* Daftar Tugas:
1. Menurut teks tentang alih fungsi lahan sawah, mengapa pengembang diminta waspada dan tidak sembarangan membebaskan lahan? Jelaskan dalam satu sampai tiga kalimat.
2. Jawablah pertanyaan berikut berdasarkan teks tentang alih fungsi lahan sawah.
(a) Apa nomor dan tahun Peraturan Presiden yang mengatur pengendalian alih fungsi lahan sawah?
(b) Kementerian apa yang sedang melakukan sinkronisasi untuk menetapkan Peta Lahan Sawah Dilindungi?
(c) Ke dalam rencana apa Peta Lahan Sawah Dilindungi nantinya akan diintegrasikan?
3. Lanjutkan teks tentang alih fungsi lahan sawah mulai dari kalimat terakhirnya.

* Teks Latihan:
* * * * * * *

Aktual

Alih Fungsi Lahan Sawah Dibatasi, Pengembang Hati-hati!

JAKARTA, KORIDOR- Peraturan Presiden (Perpres) Nomor 59 Tahun 2019 tentang Pengendalian Alih Fungsi Lahan Sawah mengatur pemanfatan lahan-lahan sawah produktif untuk lahan pembangunan termasuk properti. Pengembang pun diminta waspada dan tidak sembarangan melakukan pembebasan lahan.

Kementerian Agraria dan Tata Ruang-Badan Pertanahan Nasional (ATR-BPN) saat ini sedang intensif melakukan sinkronisasi guna menetapkan Peta Lahan Sawah Dilindungi. Nantinya, Peta Lahan Sawah Dilindungi  (PLSD) tersebut akan dikendalikan dan diintegrasikan ke dalam Rencana Tata Ruang Wilayah (RTRW) di setiap kabupaten/kota sebagai bagian dari Lahan Pertanian Pangan Berkelanjutan (LP2B).

* * * * * * *

* Cuplikan Data:
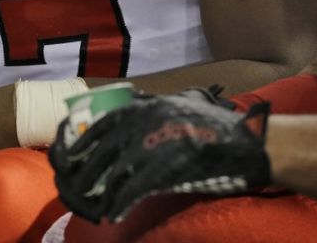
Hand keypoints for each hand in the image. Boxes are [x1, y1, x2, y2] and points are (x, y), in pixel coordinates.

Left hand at [49, 87, 270, 223]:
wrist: (243, 142)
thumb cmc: (214, 124)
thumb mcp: (179, 105)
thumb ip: (155, 107)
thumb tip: (134, 105)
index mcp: (144, 108)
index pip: (101, 124)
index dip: (84, 140)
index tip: (73, 153)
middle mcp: (141, 126)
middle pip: (101, 152)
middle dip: (86, 172)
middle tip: (76, 185)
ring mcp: (150, 149)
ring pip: (112, 174)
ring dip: (100, 193)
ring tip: (95, 207)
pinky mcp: (161, 172)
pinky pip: (131, 191)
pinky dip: (119, 203)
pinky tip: (114, 213)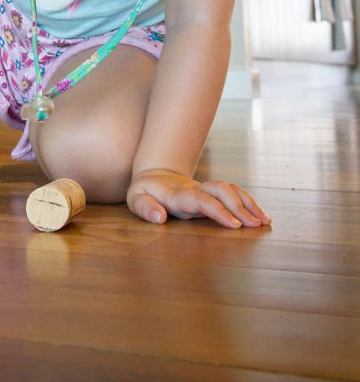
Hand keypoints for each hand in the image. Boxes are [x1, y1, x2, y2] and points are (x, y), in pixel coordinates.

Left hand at [127, 169, 270, 228]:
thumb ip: (146, 209)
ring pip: (231, 189)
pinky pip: (234, 194)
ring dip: (248, 204)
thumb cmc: (145, 192)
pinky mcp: (213, 193)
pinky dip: (249, 203)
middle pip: (221, 191)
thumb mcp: (136, 199)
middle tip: (255, 226)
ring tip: (264, 222)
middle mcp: (196, 189)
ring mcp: (206, 189)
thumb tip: (159, 218)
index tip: (235, 225)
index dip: (218, 210)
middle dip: (239, 207)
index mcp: (178, 194)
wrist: (155, 174)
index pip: (201, 199)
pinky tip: (261, 217)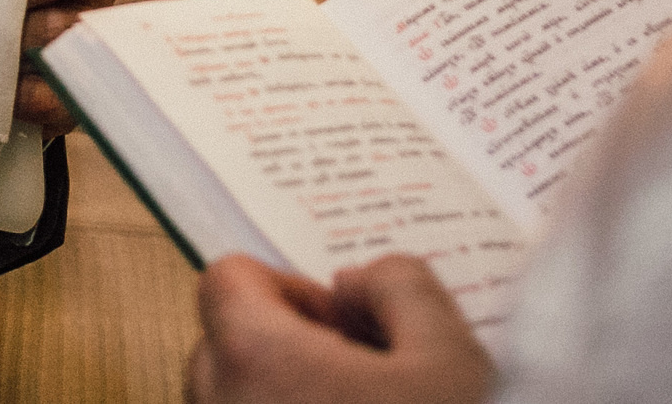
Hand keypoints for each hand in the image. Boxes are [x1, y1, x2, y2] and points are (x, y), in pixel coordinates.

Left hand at [186, 254, 492, 403]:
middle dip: (279, 345)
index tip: (338, 321)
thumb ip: (401, 287)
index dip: (284, 288)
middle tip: (356, 368)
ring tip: (361, 403)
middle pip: (221, 345)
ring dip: (277, 392)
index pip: (225, 280)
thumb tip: (357, 281)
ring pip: (230, 399)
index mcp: (257, 359)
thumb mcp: (450, 356)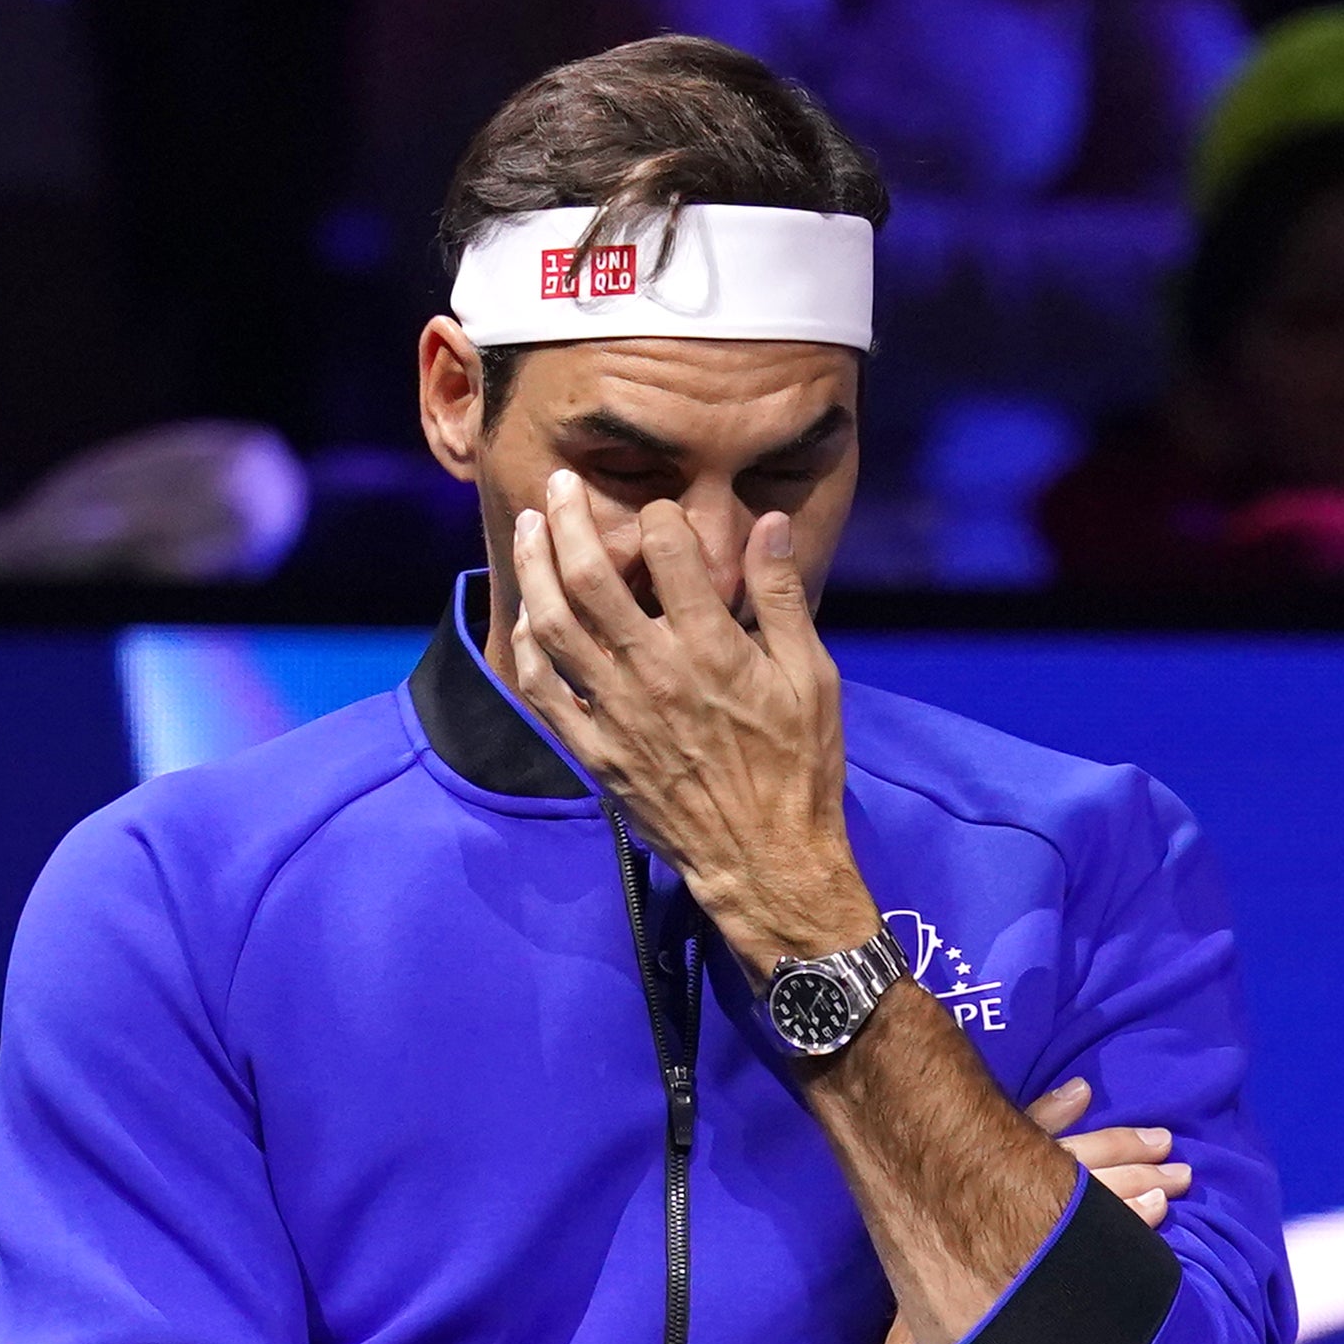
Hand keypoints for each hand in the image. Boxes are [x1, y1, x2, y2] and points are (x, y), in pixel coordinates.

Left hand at [505, 469, 876, 966]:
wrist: (766, 859)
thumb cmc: (799, 769)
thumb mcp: (814, 678)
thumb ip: (783, 597)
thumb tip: (770, 524)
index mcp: (713, 648)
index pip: (669, 551)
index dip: (659, 516)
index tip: (659, 511)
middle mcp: (655, 671)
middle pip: (590, 576)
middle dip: (570, 519)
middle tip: (560, 485)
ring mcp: (615, 712)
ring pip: (554, 622)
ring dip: (535, 566)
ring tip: (532, 528)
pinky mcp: (594, 750)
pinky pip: (543, 688)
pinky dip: (529, 644)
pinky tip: (530, 614)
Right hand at [866, 1080, 1184, 1343]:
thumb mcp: (934, 1288)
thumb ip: (966, 1248)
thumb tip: (1001, 1212)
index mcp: (952, 1221)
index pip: (1006, 1148)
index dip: (1051, 1118)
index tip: (1085, 1091)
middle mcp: (979, 1230)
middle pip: (1059, 1168)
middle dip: (1116, 1149)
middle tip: (1162, 1141)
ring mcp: (1010, 1265)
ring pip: (1084, 1203)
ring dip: (1137, 1185)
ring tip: (1177, 1178)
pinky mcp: (1038, 1304)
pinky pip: (1093, 1253)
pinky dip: (1129, 1230)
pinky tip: (1160, 1223)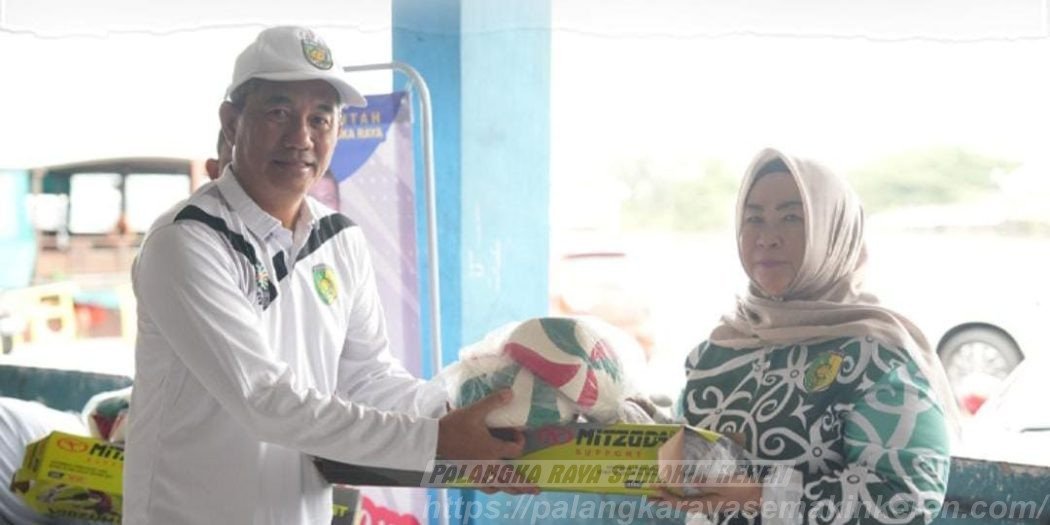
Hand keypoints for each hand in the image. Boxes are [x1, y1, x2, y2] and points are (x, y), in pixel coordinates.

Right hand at [436, 390, 538, 494]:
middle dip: (525, 485)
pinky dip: (493, 489)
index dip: (520, 442)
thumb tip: (511, 392)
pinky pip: (484, 487)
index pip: (515, 450)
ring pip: (498, 486)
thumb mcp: (475, 411)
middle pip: (511, 478)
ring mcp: (478, 471)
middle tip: (536, 490)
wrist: (434, 439)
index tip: (518, 434)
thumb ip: (493, 402)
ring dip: (511, 489)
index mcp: (492, 449)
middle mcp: (488, 463)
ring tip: (520, 492)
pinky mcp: (469, 474)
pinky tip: (495, 488)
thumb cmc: (454, 425)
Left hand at [648, 479, 762, 516]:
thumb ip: (706, 482)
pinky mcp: (711, 498)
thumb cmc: (742, 488)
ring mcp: (707, 502)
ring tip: (658, 494)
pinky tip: (679, 489)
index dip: (666, 495)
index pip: (680, 502)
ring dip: (670, 498)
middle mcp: (703, 505)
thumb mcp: (724, 484)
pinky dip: (682, 494)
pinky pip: (692, 498)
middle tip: (648, 497)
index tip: (655, 487)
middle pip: (679, 504)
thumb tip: (688, 481)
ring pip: (684, 501)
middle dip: (663, 500)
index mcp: (705, 503)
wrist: (757, 495)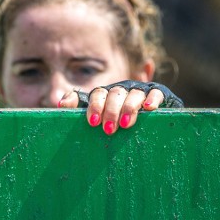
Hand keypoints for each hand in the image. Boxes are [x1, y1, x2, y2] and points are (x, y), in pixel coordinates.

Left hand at [60, 80, 182, 134]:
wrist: (148, 119)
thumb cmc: (116, 120)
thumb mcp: (97, 116)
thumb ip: (78, 106)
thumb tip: (60, 103)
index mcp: (106, 94)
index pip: (98, 94)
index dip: (94, 106)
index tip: (92, 122)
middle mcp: (122, 90)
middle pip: (115, 94)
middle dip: (110, 111)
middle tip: (107, 129)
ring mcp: (140, 91)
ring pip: (133, 94)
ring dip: (128, 108)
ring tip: (125, 125)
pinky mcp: (159, 94)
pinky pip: (156, 93)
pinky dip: (152, 99)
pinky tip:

* * * * * * *

* Kunci Jawaban:
1. Pengembang diminta waspada karena Peraturan Presiden Nomor 59 Tahun 2019 tentang Pengendalian Alih Fungsi Lahan Sawah mengatur pemanfaatan lahan sawah produktif untuk pembangunan, termasuk properti. Dengan adanya aturan itu, lahan sawah tidak bisa dibebaskan begitu saja untuk proyek pembangunan.

2.
(a) Nomor 59 Tahun 2019.
(b) Kementerian Agraria dan Tata Ruang-Badan Pertanahan Nasional (ATR-BPN).
(c) Ke dalam Rencana Tata Ruang Wilayah (RTRW) di setiap kabupaten/kota, sebagai bagian dari Lahan Pertanian Pangan Berkelanjutan (LP2B).

3.
LP2B merupakan bidang lahan pertanian yang ditetapkan untuk dilindungi dan dikembangkan guna menghasilkan kemandirian, ketahanan, dan kedaulatan pangan nasional. Lalu apa dampaknya bagi bisnis properti?

Wakil Ketua Umum Koordinator DPP Realestat Indonesia (REI) bidang Tata Ruang, Pengembangan Kawasan dan Properti Ramah Lingkungan, Hari Ganie mengakui penetapan Peta Lahan Sawah Dilindungi tentu akan memperkecil ruang bagi pengembang untuk mendapatkan lahan untuk pembangunan properti terlebih perumahan.

Selama ini dengan semakin sulitnya mendapatkan lahan di tengah kota, banyak pengembang mencari lahan menjadi dari kota termasuk lahan-lahan sawah dan pertanian.

“Kalau sekarang ada lahan di pinggir jalan meski pun itu lahan sawah mungkin masih bisa dibeli. Nanti sudah tidak bisa lagi sembarangan, sehingga pengembang harus betul-betul mengecek di RTRW apakah lahan tersebut masuk LP2B atau tidak,” kata Hari Ganie di Jakarta, baru-baru ini.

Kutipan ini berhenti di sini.